Exercise details -> Could you set down exactly the lines of the data below, starting at the one that holds "Analysts employed outside" and ending at the one that holds "Financing risks", both included, and only those?

Page images and extracted text ->
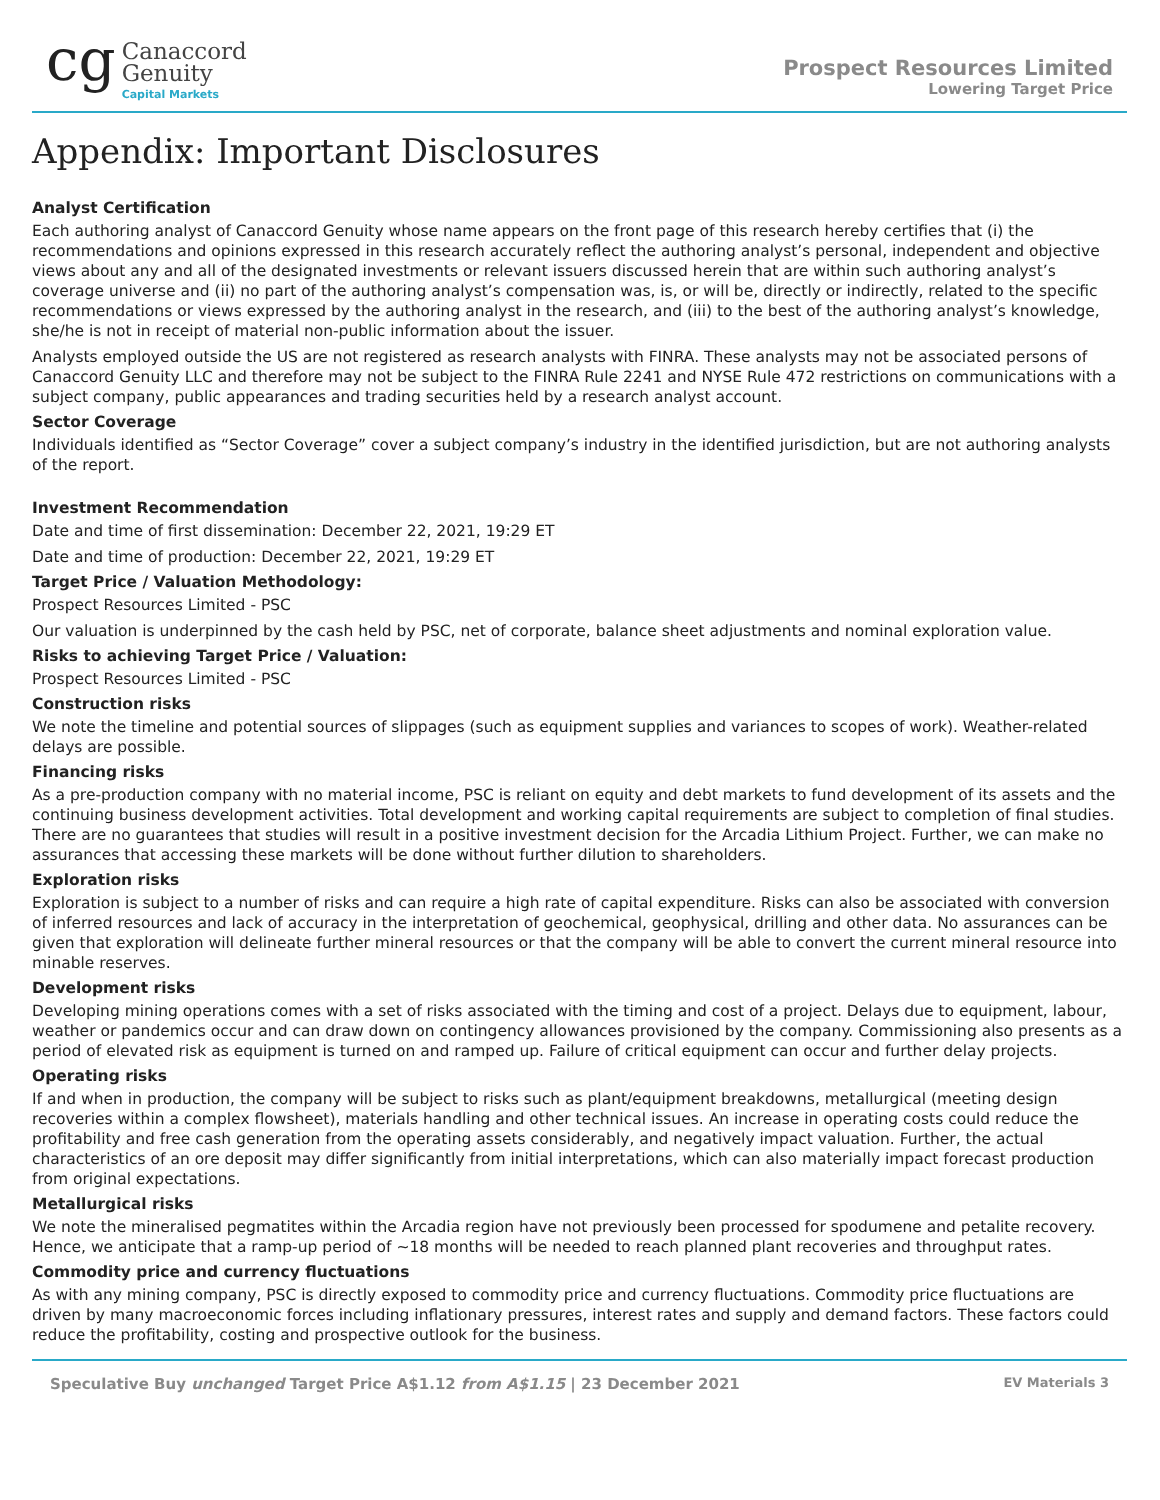cg
Canaccord
Genuity
Capital Markets
Prospect Resources Limited
Lowering Target Price
Appendix: Important Disclosures
Analyst Certification
Each authoring analyst of Canaccord Genuity whose name appears on the front page of this research hereby certifies that (i) the recommendations and opinions expressed in this research accurately reflect the authoring analyst’s personal, independent and objective views about any and all of the designated investments or relevant issuers discussed herein that are within such authoring analyst’s coverage universe and (ii) no part of the authoring analyst’s compensation was, is, or will be, directly or indirectly, related to the specific recommendations or views expressed by the authoring analyst in the research, and (iii) to the best of the authoring analyst’s knowledge, she/he is not in receipt of material non-public information about the issuer.
Analysts employed outside the US are not registered as research analysts with FINRA. These analysts may not be associated persons of Canaccord Genuity LLC and therefore may not be subject to the FINRA Rule 2241 and NYSE Rule 472 restrictions on communications with a subject company, public appearances and trading securities held by a research analyst account.
Sector Coverage
Individuals identified as “Sector Coverage” cover a subject company’s industry in the identified jurisdiction, but are not authoring analysts of the report.
Investment Recommendation
Date and time of first dissemination: December 22, 2021, 19:29 ET
Date and time of production: December 22, 2021, 19:29 ET
Target Price / Valuation Methodology:
Prospect Resources Limited - PSC
Our valuation is underpinned by the cash held by PSC, net of corporate, balance sheet adjustments and nominal exploration value.
Risks to achieving Target Price / Valuation:
Prospect Resources Limited - PSC
Construction risks
We note the timeline and potential sources of slippages (such as equipment supplies and variances to scopes of work). Weather-related delays are possible.
Financing risks
As a pre-production company with no material income, PSC is reliant on equity and debt markets to fund development of its assets and the continuing business development activities. Total development and working capital requirements are subject to completion of final studies. There are no guarantees that studies will result in a positive investment decision for the Arcadia Lithium Project. Further, we can make no assurances that accessing these markets will be done without further dilution to shareholders.
Exploration risks
Exploration is subject to a number of risks and can require a high rate of capital expenditure. Risks can also be associated with conversion of inferred resources and lack of accuracy in the interpretation of geochemical, geophysical, drilling and other data. No assurances can be given that exploration will delineate further mineral resources or that the company will be able to convert the current mineral resource into minable reserves.
Development risks
Developing mining operations comes with a set of risks associated with the timing and cost of a project. Delays due to equipment, labour, weather or pandemics occur and can draw down on contingency allowances provisioned by the company. Commissioning also presents as a period of elevated risk as equipment is turned on and ramped up. Failure of critical equipment can occur and further delay projects.
Operating risks
If and when in production, the company will be subject to risks such as plant/equipment breakdowns, metallurgical (meeting design recoveries within a complex flowsheet), materials handling and other technical issues. An increase in operating costs could reduce the profitability and free cash generation from the operating assets considerably, and negatively impact valuation. Further, the actual characteristics of an ore deposit may differ significantly from initial interpretations, which can also materially impact forecast production from original expectations.
Metallurgical risks
We note the mineralised pegmatites within the Arcadia region have not previously been processed for spodumene and petalite recovery. Hence, we anticipate that a ramp-up period of ~18 months will be needed to reach planned plant recoveries and throughput rates.
Commodity price and currency fluctuations
As with any mining company, PSC is directly exposed to commodity price and currency fluctuations. Commodity price fluctuations are driven by many macroeconomic forces including inflationary pressures, interest rates and supply and demand factors. These factors could reduce the profitability, costing and prospective outlook for the business.
Speculative Buy unchanged Target Price A$1.12 from A$1.15 | 23 December 2021
EV Materials 3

Answer for the task ->
Analysts employed outside the US are not registered as research analysts with FINRA. These analysts may not be associated persons of Canaccord Genuity LLC and therefore may not be subject to the FINRA Rule 2241 and NYSE Rule 472 restrictions on communications with a subject company, public appearances and trading securities held by a research analyst account.
Sector Coverage
Individuals identified as “Sector Coverage” cover a subject company’s industry in the identified jurisdiction, but are not authoring analysts of the report.
Investment Recommendation
Date and time of first dissemination: December 22, 2021, 19:29 ET
Date and time of production: December 22, 2021, 19:29 ET
Target Price / Valuation Methodology:
Prospect Resources Limited - PSC
Our valuation is underpinned by the cash held by PSC, net of corporate, balance sheet adjustments and nominal exploration value.
Risks to achieving Target Price / Valuation:
Prospect Resources Limited - PSC
Construction risks
We note the timeline and potential sources of slippages (such as equipment supplies and variances to scopes of work). Weather-related delays are possible.
Financing risks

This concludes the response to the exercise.